How's your sleep (and why am I asking?)
Updated: Jul 10
Sleep is a time when the body rests, repairs muscles, organs and cells, reinforces the immune system, and processes learning into long term memory. Not getting enough restorative sleep, can result in mental and physical impairment. It can affect the ability to cope with everyday stressors. We can become more emotionally vulnerable and impulsive. When we are sleep deprived, we are more likely to make decisions based on immediate gratification without regard for long term consequences.
When we are sleep deprived our performance is affected. We are less alert and have slower reflexes. One study showed that drivers who delayed sleeping on long haul trips showed the same level of impairment as someone with a blood alcohol level of 0.05.
Sleep loss affects our immune system and can cause a drop in natural killer cell activity with only one night of limited sleep. Sleep loss has also been linked to inflammation, obesity, and overall disease mortality. ¹ ²
What can you do if you notice that you have trouble falling asleep or staying asleep? First, try some of the following tips to improve sleep quality:
1. Have a pattern. Try to go to bed at the same time each day.
2. Exercise regularly but not right before bedtime.
3. Avoid caffeine in the evenings, including chocolate, tea, soda & over the counter medication that includes caffeine.
4. Avoid nicotine before bedtime.
5. Avoid alcohol before bedtime. Alcohol is sedating, but as it is metabolized in the liver it tends to disrupt sleep.
6. Avoid looking at your tablet, computer, or phone before bedtime or use a blue blocker. The blue light has been shown to interfere with melatonin production and keep you alert. ³
7. Control the environment. Block out light and noise. You can install black out shades if there is ambient light coming through the window or if you do shift work and sleep during the day.
8. Use the bed for sleep and sex. Do not sit in bed to read, write, use your computer or other activities.
9. If you need to eat, have a light snack but avoid heavy meals and food that may cause digestive troubles such as rich or spicy foods.
10. If you cannot get to sleep after 15 minutes of trying, get up and do something else, such as reading, listening to soft music, or writing in a journal (it’s a good idea to list or write down thoughts you might be ruminating about).

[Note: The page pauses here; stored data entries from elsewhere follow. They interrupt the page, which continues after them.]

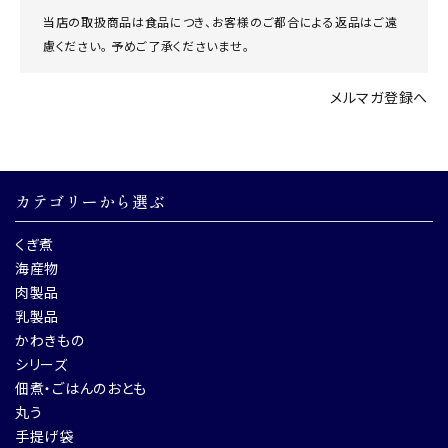
当店の取扱商品は食品につき、お客様のご都合による返品はご遠
慮ください。 予めご了承くださいませ。
メルマガ登録へ
カテゴリーから選ぶ
くぎ煮
海産物
肉製品
乳製品
かわきもの
シリーズ
佃煮・ごはんのおとも
丸う
手提げ袋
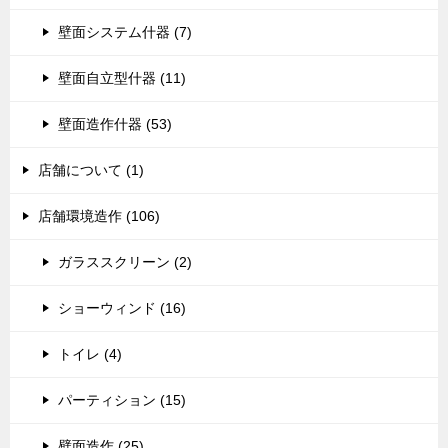
壁面システム什器 (7)
壁面自立型什器 (11)
壁面造作什器 (53)
店舗について (1)
店舗環境造作 (106)
ガラススクリーン (2)
ショーウィンド (16)
トイレ (4)
パーティション (15)
壁面造作 (25)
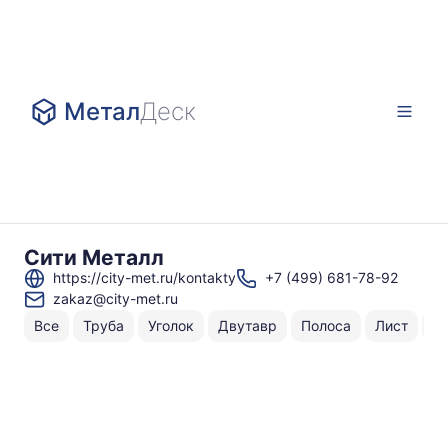
Метал
Деск
Сити Металл
https://city-met.ru/kontakty
+7 (499) 681-78-92
zakaz@city-met.ru
Все
Труба
Уголок
Двутавр
Полоса
Лист
Ш
Н
То
по
к
⌀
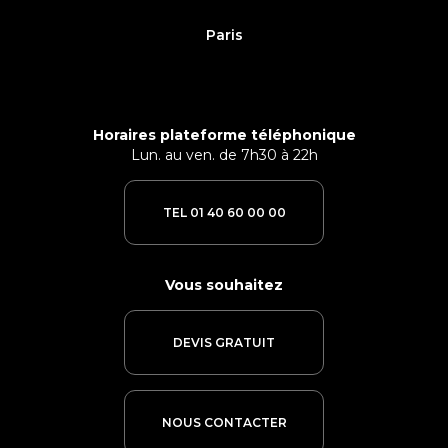
Paris
Horaires plateforme téléphonique
Lun. au ven. de 7h30 à 22h
TEL 01 40 60 00 00
Vous souhaitez
DEVIS GRATUIT
NOUS CONTACTER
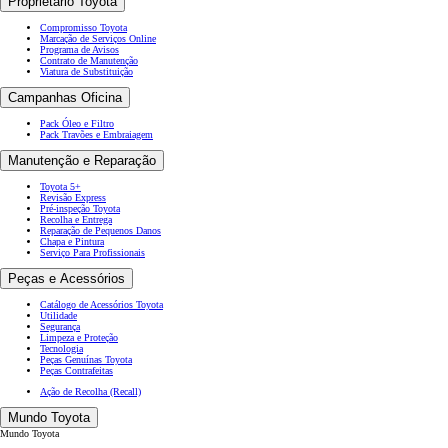
Proprietário Toyota
Compromisso Toyota
Marcação de Serviços Online
Programa de Avisos
Contrato de Manutenção
Viatura de Substituição
Campanhas Oficina
Pack Óleo e Filtro
Pack Travões e Embraiagem
Manutenção e Reparação
Toyota 5+
Revisão Express
Pré-inspeção Toyota
Recolha e Entrega
Reparação de Pequenos Danos
Chapa e Pintura
Serviço Para Profissionais
Peças e Acessórios
Catálogo de Acessórios Toyota
Utilidade
Segurança
Limpeza e Proteção
Tecnologia
Peças Genuínas Toyota
Peças Contrafeitas
Ação de Recolha (Recall)
Mundo Toyota
Mundo Toyota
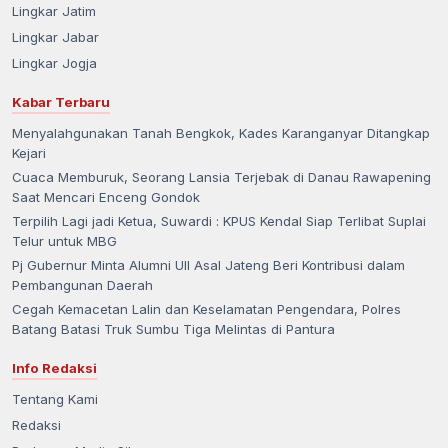
Lingkar Jatim
Lingkar Jabar
Lingkar Jogja
Kabar Terbaru
Menyalahgunakan Tanah Bengkok, Kades Karanganyar Ditangkap
Kejari
Cuaca Memburuk, Seorang Lansia Terjebak di Danau Rawapening
Saat Mencari Enceng Gondok
Terpilih Lagi jadi Ketua, Suwardi : KPUS Kendal Siap Terlibat Suplai
Telur untuk MBG
Pj Gubernur Minta Alumni UII Asal Jateng Beri Kontribusi dalam
Pembangunan Daerah
Cegah Kemacetan Lalin dan Keselamatan Pengendara, Polres
Batang Batasi Truk Sumbu Tiga Melintas di Pantura
Info Redaksi
Tentang Kami
Redaksi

If your sleep does not improve, check with your physician in order to rule out side effects of medications you may be taking or medical issues that can cause sleep problems. If you wake feeling tired, even after a full night of sleep, they may recommend a sleep study to rule out sleep apnea. Sleep apnea is a disorder caused when the airway becomes so relaxed that it obstructs airflow. Sleep apnea can result in excess fatigue even after a night's sleep, along with muscle aches and pains. Left untreated it can increase blood pressure and can lead to serious health problems including heart disease.

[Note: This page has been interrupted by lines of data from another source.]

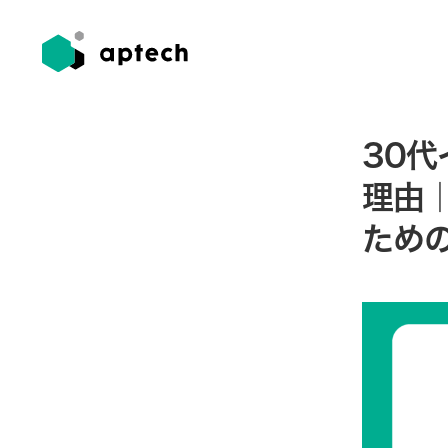
30
理由
ため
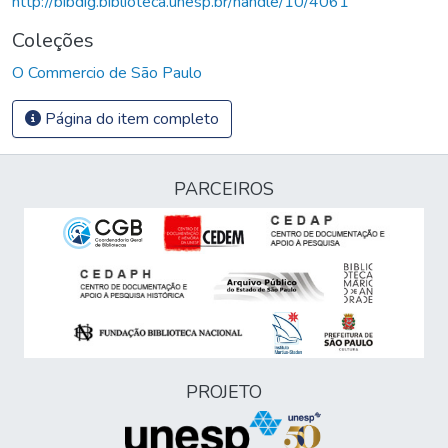
http://bibdig.biblioteca.unesp.br/handle/10/4061
Coleções
O Commercio de São Paulo
Página do item completo
PARCEIROS
PROJETO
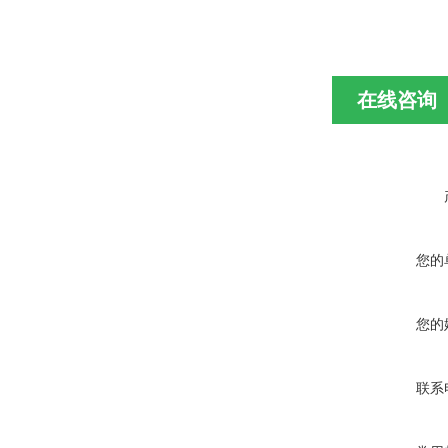
在线咨询
您的
您的
联系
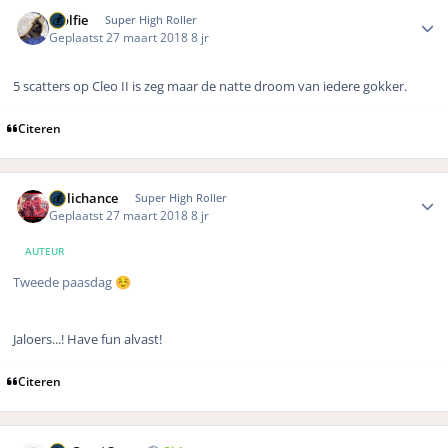
Author stats
Wolfie
Super High Roller
Geplaatst
27 maart 2018
8 jr
5 scatters op Cleo II is zeg maar de natte droom van iedere gokker.
Citeren
Author stats
Hillichance
Super High Roller
Geplaatst
27 maart 2018
8 jr
AUTEUR
Tweede paasdag
☺️
Jaloers...! Have fun alvast!
Citeren
Author stats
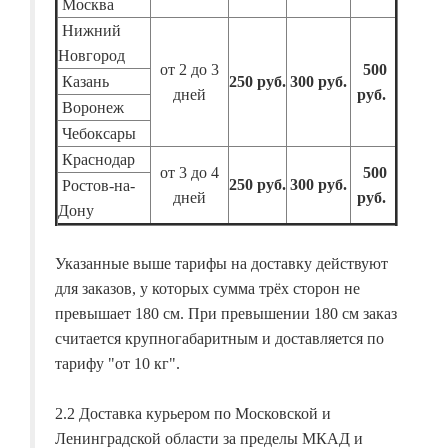
Москва
Нижний
Новгород
от 2 до 3
500
Казань
250 руб.
300 руб.
дней
руб.
Воронеж
Чебоксары
Краснодар
от 3 до 4
500
250 руб.
300 руб.
Ростов-на-
дней
руб.
Дону
Указанные выше тарифы на доставку действуют
для заказов, у которых сумма трёх сторон не
превышает 180 см. При превышении 180 см заказ
считается крупногабаритным и доставляется по
тарифу "от 10 кг".
2.2 Доставка курьером по Московской и
Ленинградской области за пределы МКАД и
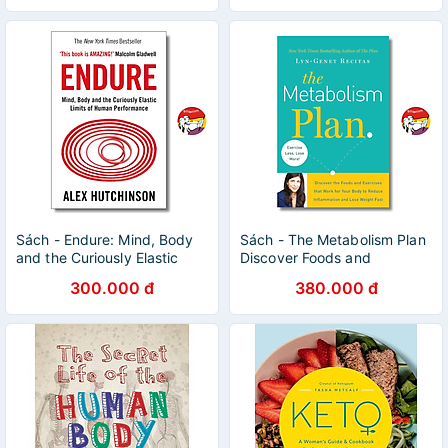
Sách - Endure: Mind, Body
Sách - The Metabolism Plan
and the Curiously Elastic
Discover Foods and
Limits of Human
Exercises that Work for Your
300.000 đ
380.000 đ
Performance by Alex
Body by Lyn-Genet Recitas
Hutchinson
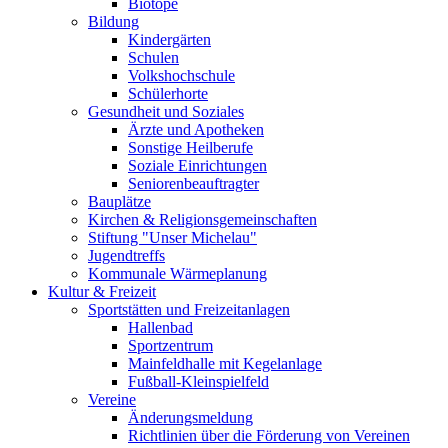
Biotope
Bildung
Kindergärten
Schulen
Volkshochschule
Schülerhorte
Gesundheit und Soziales
Ärzte und Apotheken
Sonstige Heilberufe
Soziale Einrichtungen
Seniorenbeauftragter
Bauplätze
Kirchen & Religionsgemeinschaften
Stiftung "Unser Michelau"
Jugendtreffs
Kommunale Wärmeplanung
Kultur & Freizeit
Sportstätten und Freizeitanlagen
Hallenbad
Sportzentrum
Mainfeldhalle mit Kegelanlage
Fußball-Kleinspielfeld
Vereine
Änderungsmeldung
Richtlinien über die Förderung von Vereinen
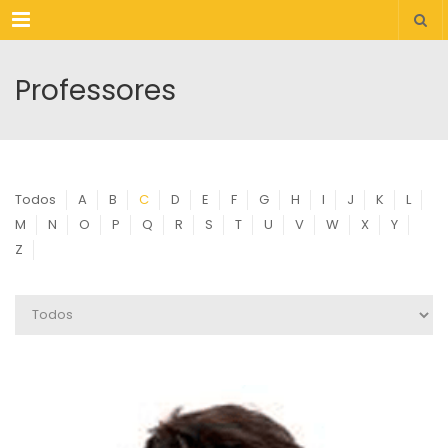
Menu
Professores
Todos
A
B
C
D
E
F
G
H
I
J
K
L
M
N
O
P
Q
R
S
T
U
V
W
X
Y
Z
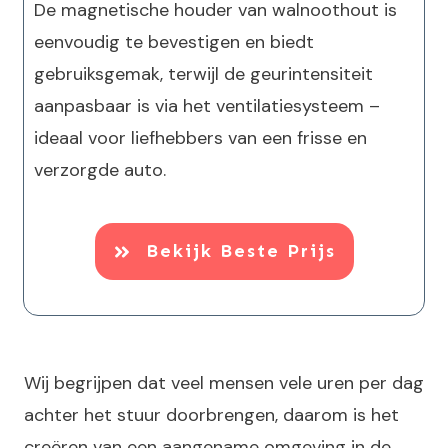
De magnetische houder van walnoothout is
eenvoudig te bevestigen en biedt
gebruiksgemak, terwijl de geurintensiteit
aanpasbaar is via het ventilatiesysteem –
ideaal voor liefhebbers van een frisse en
verzorgde auto.
Bekijk Beste Prijs
Wij begrijpen dat veel mensen vele uren per dag
achter het stuur doorbrengen, daarom is het
creëren van een aangename omgeving in de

Your provider may suggest medication. Medications do come with risks and sleep medications are usually not recommended as a long term solution. Cognitive Behavioral Therapy for Insomnia can help address unhelpful patterns of thinking. Excessive rumination, especially at bedtime, can become a habit that keeps you from falling asleep until complete exhaustion kicks in. Cognitive therapy and relaxation skills training can help address these patterns and teach techniques for reducing stressors and quieting the mind.

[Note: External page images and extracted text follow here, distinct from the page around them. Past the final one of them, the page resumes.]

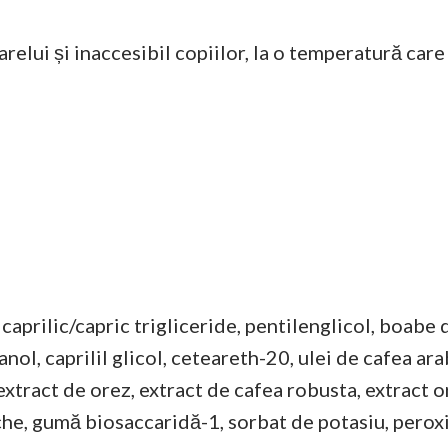
oarelui și inaccesibil copiilor, la o temperatură ca
 caprilic/capric trigliceride, pentilenglicol, boabe
ol, caprilil glicol, ceteareth-20, ulei de cafea ara
 extract de orez, extract de cafea robusta, extract o
che, gumă biosaccaridă-1, sorbat de potasiu, perox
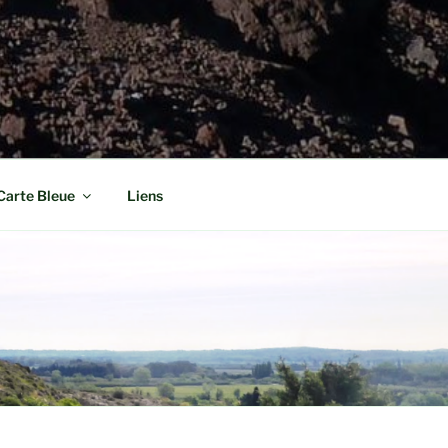
Carte Bleue
Liens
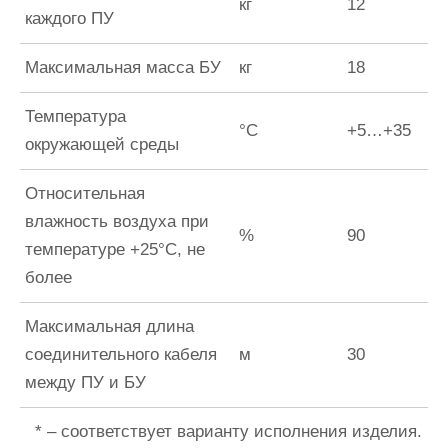
кг
12
каждого ПУ
Максимальная масса БУ
кг
18
Температура
°С
+5…+35
окружающей среды
Относительная
влажность воздуха при
%
90
температуре +25°С, не
более
Максимальная длина
соединительного кабеля
м
30
между ПУ и БУ
* – соответствует варианту исполнения изделия.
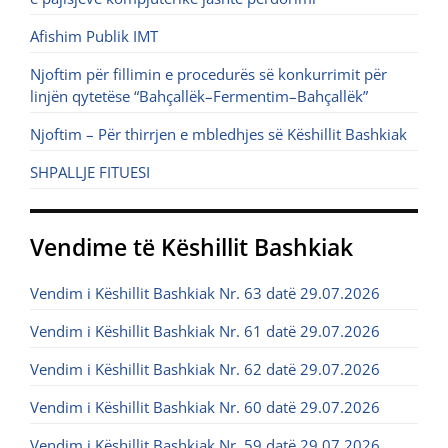
Afishim Publik IMT
Njoftim për fillimin e procedurës së konkurrimit për
linjën qytetëse “Bahçallëk–Fermentim–Bahçallëk”
Njoftim – Për thirrjen e mbledhjes së Këshillit Bashkiak
SHPALLJE FITUESI
Vendime të Këshillit Bashkiak
Vendim i Këshillit Bashkiak Nr. 63 datë 29.07.2026
Vendim i Këshillit Bashkiak Nr. 61 datë 29.07.2026
Vendim i Këshillit Bashkiak Nr. 62 datë 29.07.2026
Vendim i Këshillit Bashkiak Nr. 60 datë 29.07.2026
Vendim i Këshillit Bashkiak Nr. 59 datë 29.07.2026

¹. “Why sleep is important for health: a psychoneuroimmunology perspective” Annual review of psychology vol. 66 (2014): 143-72.
². Besedovsky, Luciana et al. “Sleep and immune function” Pflugers Archiv : European journal of physiology vol. 463,1 (2011): 121-37.
³. Rahman, Shadab A et al. “Effects of filtering visual short wavelengths during nocturnal shiftwork on sleep and performance” Chronobiology international vol. 30,8 (2013): 951-62.